Sometimes lightning strikes twice. In 2015 Denise Gough delivered a gutsy, star-making performance as fragmenting actress Emma in Duncan Macmillan’s piercing, witty and urgent play about addiction at the National Theatre.
Last night, Gough reunited with Macmillan and director Jeremy Herrin to recreate that thunderbolt in the newly restored Trafalgar Theatre.
I’ve rarely seen a show where script, production and star mesh so perfectly. Bursts of pumping techno express moments of chaos and abandon. Bunny Christie’s antiseptic rehab-centre set is a blank canvas for staticky video projection and sudden eruptions: it frames a bank of audience members on the stage behind, so we can all have a good, hard look at ourselves.
But it’s Gough’s navigation of a gamut of emotion, from withdrawal jitters to defensive truculence, disinhibition to raw vulnerability, that drives the evening. She’s magnificent.
We first see an intoxicated Emma lurch through a scene in Chekhov’s The Seagull, which morphs into a hedonistic club night, then the reception of a 12-step addiction clinic, where she snorts a last line of cocaine before reluctantly checking in. These dissolves between scenarios and states of mind are brilliantly done by Macmillan and Herrin.
Emma bristles against the conventions of group therapy, and the suggestion she should take responsibility for her actions but surrender to a higher power. “I really need you to be cleverer than this,” she taunts Sinead Cusack’s beady doctor, who in a nice running gag also plays her therapist and her mum.
Macmillan isn’t interested in easy moralising: he explores the brutal realities of addiction – violence, deceit, self-abasement, death – but empowers Emma to express the idea that substance abuse can be transporting, and a reasonable response to a “world that’s f***ed”. The script has been lightly tweaked to include references to “Ukraine, China, Trump”.
But Macmillan also constantly reminds us that Emma can’t be trusted, when talking about herself, her brother Mark’s death, or even her own name.
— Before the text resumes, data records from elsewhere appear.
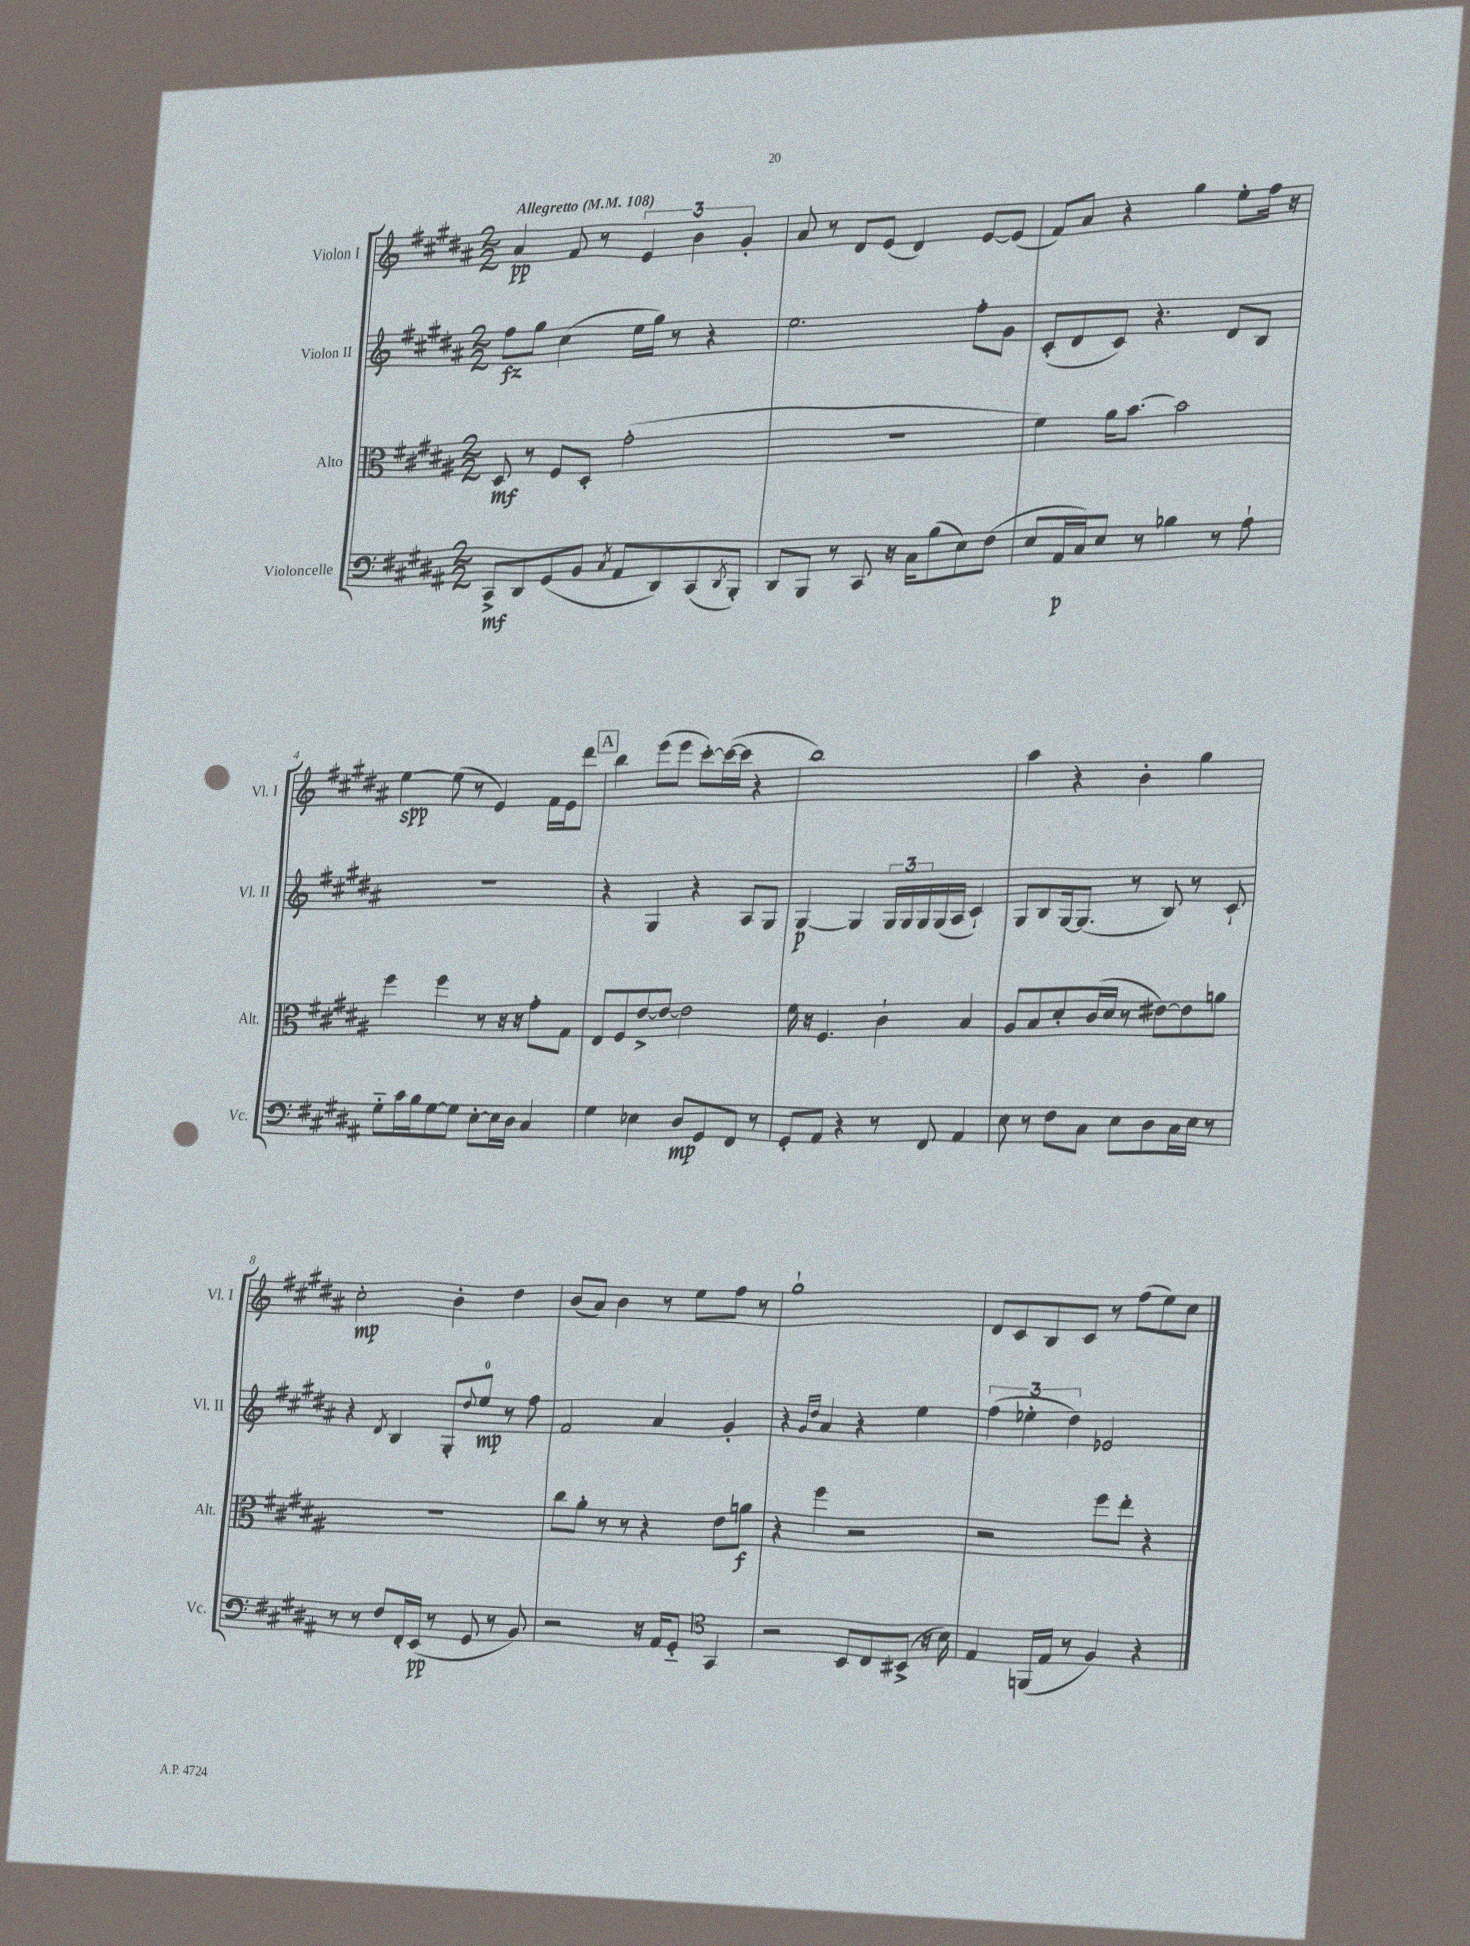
<<
\new StaffGroup <<
\new Staff = "s0" \with { instrumentName = "Violon I" shortInstrumentName = "Vl. I" } {
    \clef treble \key b \major \numericTimeSignature \time 2/2 \tempo "Allegretto" 4 = 108
    ais'4\pp fis'8 r8 \tuplet 3/2 { e'4 b'4 gis'4-. } |
    ais'8 r8 dis'8 e'8( dis'4) e'8~ e'8( |
    fis'8) ais'8 r4 gis''4 e''8-. fis''16 r16 |
    e''4~\spp e''8( r8 e'4) fis'16 e'16 dis'''8 |
    \mark \markup { \box "A" } b''4 e'''8( e'''8 cis'''8~-.) cis'''16~( cis'''16 r4 |
    b''1) |
    ais''4 r4 b'4-. gis''4 |
    cis''2-.\mp b'4-. dis''4 |
    b'8( ais'8) b'4 r8 e''8 fis''8 r8 |
    gis''1-! |
    dis'8 cis'8 b8 cis'8 r8 fis''8( e''8) cis''8 \bar "|." |
}
\new Staff = "s1" \with { instrumentName = "Violon II" shortInstrumentName = "Vl. II" } {
    \clef treble \key b \major \numericTimeSignature \time 2/2
    fis''8\fz gis''8 cis''4( e''16 gis''16) r8 r4 |
    e''2. fis''8-. gis'8 |
    cis'8-.( dis'8 cis'8) r4. dis'8 b8 |
    R1 |
    \mark \markup { \box "A" } r4 gis4 r4 ais8 gis8 |
    gis4~\p gis4 \tuplet 3/2 { gis16 gis16 gis16 } gis16( ais16 cis'4-!) |
    gis8 b8 gis16~ gis8.( r8 b8) r8 cis'8-! |
    r4 \acciaccatura { dis'8 } b4 gis8-. \appoggiatura { dis''8 } e''8-0\mp r8 fis''8 |
    fis'2 ais'4 gis'4-. |
    r4 \grace { gis'16 dis''16 } ais'4 r4 e''4 |
    \tuplet 3/2 { fis''4( ees''4-. dis''4) } ees'2 \bar "|." |
}
\new Staff = "s2" \with { instrumentName = "Alto" shortInstrumentName = "Alt." } {
    \clef alto \key b \major \numericTimeSignature \time 2/2
    dis8\mf r8 fis8 dis8-. gis'2-.( |
    R1 |
    fis'4) ais'16 b'8.~ b'2 |
    fis''4 fis''4 r8 r16 r16 gis'8-. gis8 |
    \mark \markup { \box "A" } e8 fis8 e'8~-> e'8~ e'2 |
    fis'16 r16 fis4. cis'4-! b4 |
    ais8 b8 dis'8-. cis'16( dis'16 r8 eis'8~) eis'8 a'8 |
    R1 |
    cis''8 ais'8-. r8 r8 r4 e'8 a'8\f |
    r4 fis''4 r2 |
    r2 fis''8 e''8-. r4 \bar "|." |
}
\new Staff = "s3" \with { instrumentName = "Violoncelle" shortInstrumentName = "Vc." } {
    \clef bass \key b \major \numericTimeSignature \time 2/2
    cis,8->\mf dis,8 gis,8( b,8 \acciaccatura { cis8 } ais,8 dis,8) cis,8( \acciaccatura { dis,8 } b,,8-.) |
    dis,8 b,,8 r8 cis,8 r16 cis16 b8( e8) fis8( |
    e8 ais,16\p cis16) e8 r8 bes4 r8 ais8-! |
    gis8-_ cis'16 b16 gis8~ gis8 e8~-. e16 dis16 cis4 |
    \mark \markup { \box "A" } gis4 ees4 dis8\mp gis,8 fis,8 r8 |
    gis,8-. ais,8 r4 r8 fis,8 ais,4 |
    e8 r8 fis8 cis8 e8 dis8 cis16 e16 r8 |
    r8 r8 fis8 fis,16-. e,16\pp( r8 gis,8 r8 b,8) |
    r2 r16 ais,16 gis,8-_ \clef tenor gis,4 |
    r2 b,8 cis8 bis,8->( r16 b16) |
    e4 f,16( e16 r8 fis4) r4 \bar "|." |
}
>>
>>
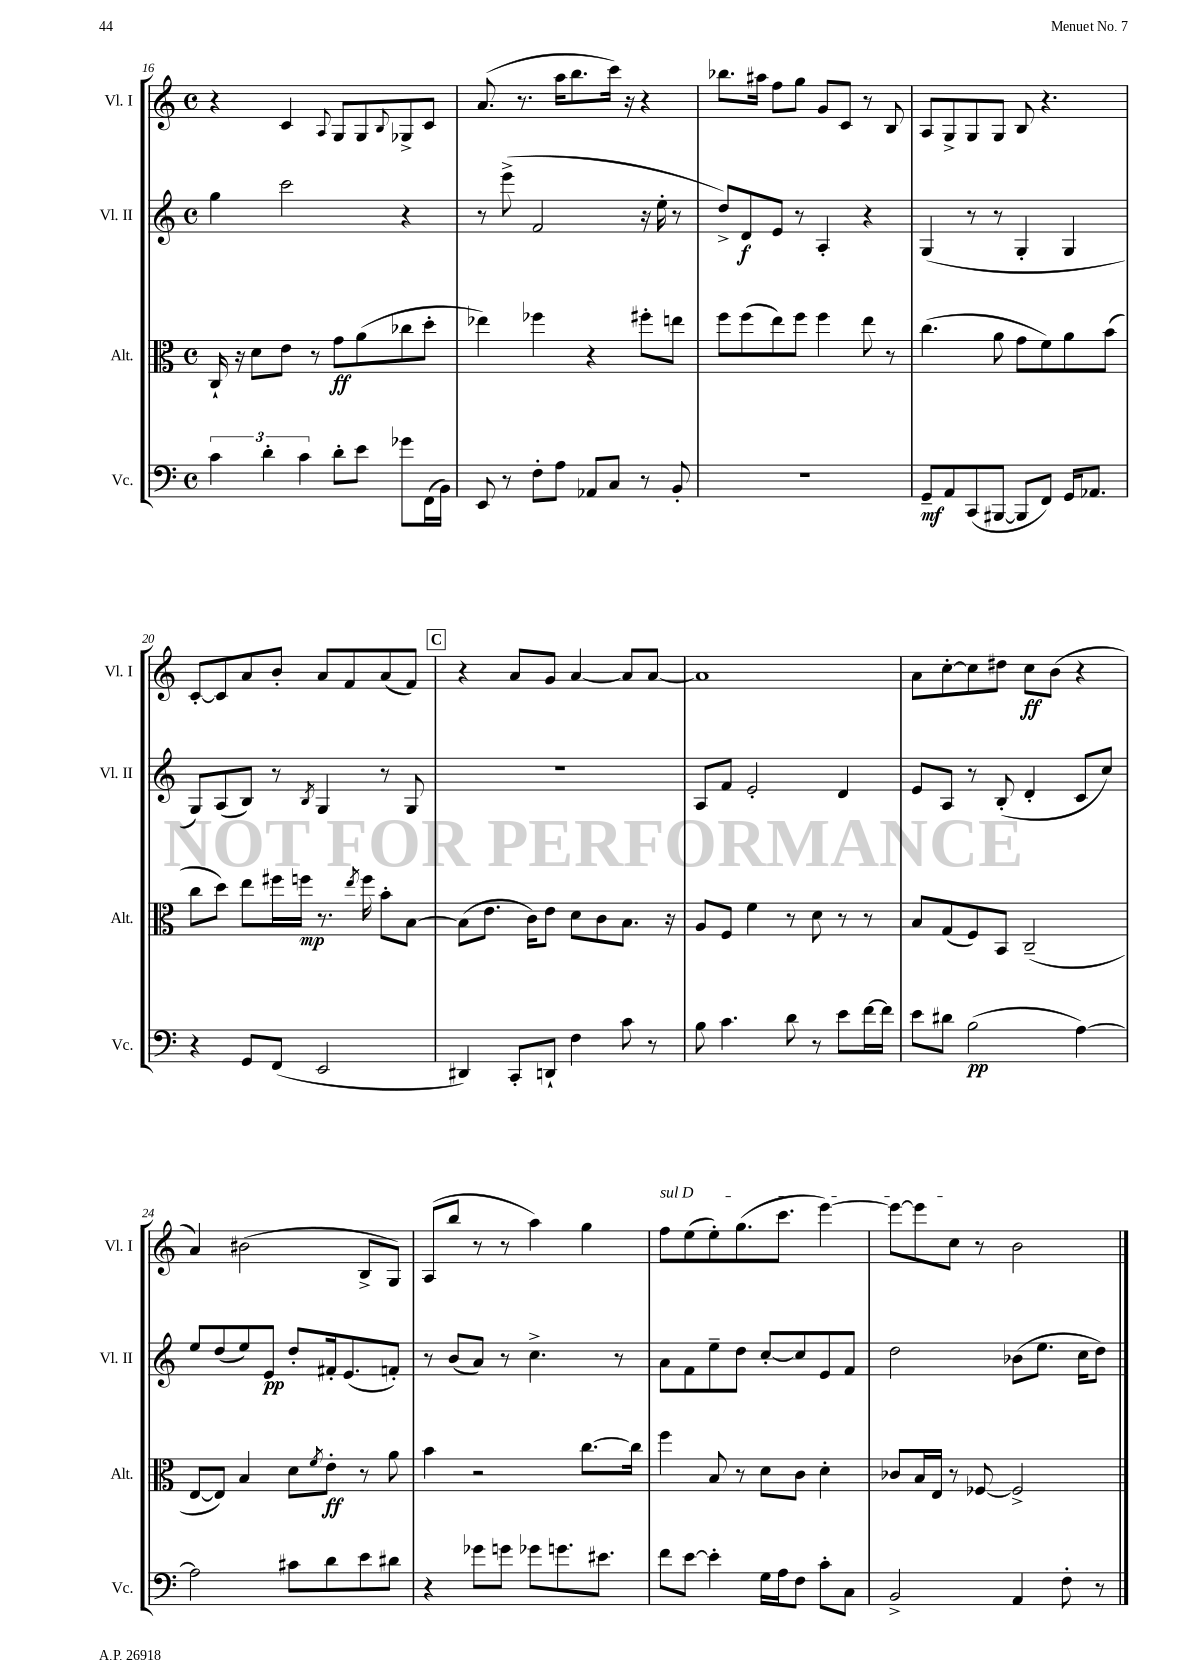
<<
\new StaffGroup <<
\new Staff = "s0" \with { instrumentName = "Vl. I" shortInstrumentName = "Vl. I" } {
    \clef treble \key c \major \defaultTimeSignature \time 4/4
    r4 c'4 \appoggiatura { a8 } g8 g8 \appoggiatura { b8 } ges8-> c'8 |
    a'8.( r8. a''16 b''8. c'''16) r16 r4 |
    bes''8. ais''16 f''8 g''8 g'8 c'8 r8 b8 |
    a8 g8-> g8 g8 b8 r4. |
    c'8~-. c'8 a'8 b'8-. a'8 f'8 a'8( f'8) |
    \mark \markup { \box "C" } r4 a'8 g'8 a'4~ a'8 a'8~ |
    a'1 |
    a'8 c''8~-. c''8 dis''8 c''8\ff b'8( r4 |
    a'4) bis'2( b8-> g8) |
    a8( b''8 r8 r8 a''4) g''4 |
    \once \override TextSpanner.bound-details.left.text = \markup { \italic "sul D" } f''8\startTextSpan e''8( e''8-.) g''8.( c'''8. e'''4~) |
    e'''8~ e'''8 c''8\stopTextSpan r8 b'2 \bar "|." |
}
\new Staff = "s1" \with { instrumentName = "Vl. II" shortInstrumentName = "Vl. II" } {
    \clef treble \key c \major \defaultTimeSignature \time 4/4
    g''4 c'''2 r4 |
    r8 e'''8->( f'2 r16 e''16-. r8 |
    d''8->) d'8\f e'8 r8 a4-. r4 |
    g4( r8 r8 g4-. g4 |
    g8) a8( b8) r8 \acciaccatura { b8 } g4 r8 g8 |
    \mark \markup { \box "C" } r1 |
    a8 f'8 e'2-. d'4 |
    e'8 a8 r8 b8-.( d'4-. c'8 c''8) |
    e''8 d''8( e''8) e'8\pp d''8-. fis'16-. e'8.( f'8-.) |
    r8 b'8( a'8) r8 c''4.-> r8 |
    a'8 f'8 e''8-- d''8 c''8~-. c''8 e'8 f'8 |
    d''2 bes'8( e''8. c''16 d''8) \bar "|." |
}
\new Staff = "s2" \with { instrumentName = "Alt." shortInstrumentName = "Alt." } {
    \clef alto \key c \major \defaultTimeSignature \time 4/4
    c16-! r16 d'8 e'8 r8 g'8\ff a'8( ces''8 d''8-. |
    ees''4) fes''4 r4 fis''8-. e''8 |
    f''8 f''8( e''8) f''8 f''4 e''8 r8 |
    c''4.( a'8 g'8 f'8) a'8 b'8( |
    c''8 d''8) e''8 fis''16 f''16\mp r8. \acciaccatura { e''8 } f''16 b'8-. b8~ |
    \mark \markup { \box "C" } b8( e'8. c'16) e'8 d'8 c'8 b8. r16 |
    a8 f8 f'4 r8 d'8 r8 r8 |
    b8 g8( f8) b,8 c2--( |
    e8~ e8) b4 d'8 \acciaccatura { f'8 } e'8-.\ff r8 a'8 |
    b'4 r2 c''8.~ c''16 |
    f''4 b8 r8 d'8 c'8 d'4-. |
    ces'8 b16 e16 r8 fes8~ fes2-> \bar "|." |
}
\new Staff = "s3" \with { instrumentName = "Vc." shortInstrumentName = "Vc." } {
    \clef bass \key c \major \defaultTimeSignature \time 4/4
    \tuplet 3/2 { c'4 d'4-. c'4 } d'8-. e'8 ges'8 f,16( b,16) |
    e,8 r8 f8-. a8 aes,8 c8 r8 b,8-. |
    R1 |
    g,8--\mf a,8 c,8( bis,,8~ bis,,8 f,8) g,16 aes,8. |
    r4 g,8 f,8( e,2 |
    \mark \markup { \box "C" } dis,4) c,8-. d,8-! f4 c'8 r8 |
    b8 c'4. d'8 r8 e'8 f'16~ f'16 |
    e'8 dis'8 b2\pp( a4~) |
    a2 cis'8 d'8 e'8 dis'8 |
    r4 ges'8 g'8 ges'8 g'8. eis'8. |
    f'8 e'8~ e'4-. g16 a16 f8 c'8-. c8 |
    b,2-> a,4 f8-. r8 \bar "|." |
}
>>
>>
\layout { \context { \Score currentBarNumber = #16 } }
In another adroit visual metaphor, a host of alternative Emmas periodically flood the stage.
Another Mark (Malachi Kirby, superb), a fellow patient, touches something in Emma that her doctor and therapist, and Danny Kirrane's beautifully empathetic orderly Foster, can’t reach.
Macmillan draws parallels between religion, acting and chemically altered states. I usually hate it when playwrights navel-gaze about theatre but the thinking here is sharp and compelling. Macmillan also mines wit from both brutal and mundane situations. I loved Kirby’s Mark mistaking Don Quixote with Wile E Coyote.
This revival is a triumph for Macmillan, for Herrin, but above all for Gough, who has revisited her greatest hit, not as a vanity project, but as a piece of unfinished business. And she absolutely smashes it out of the park.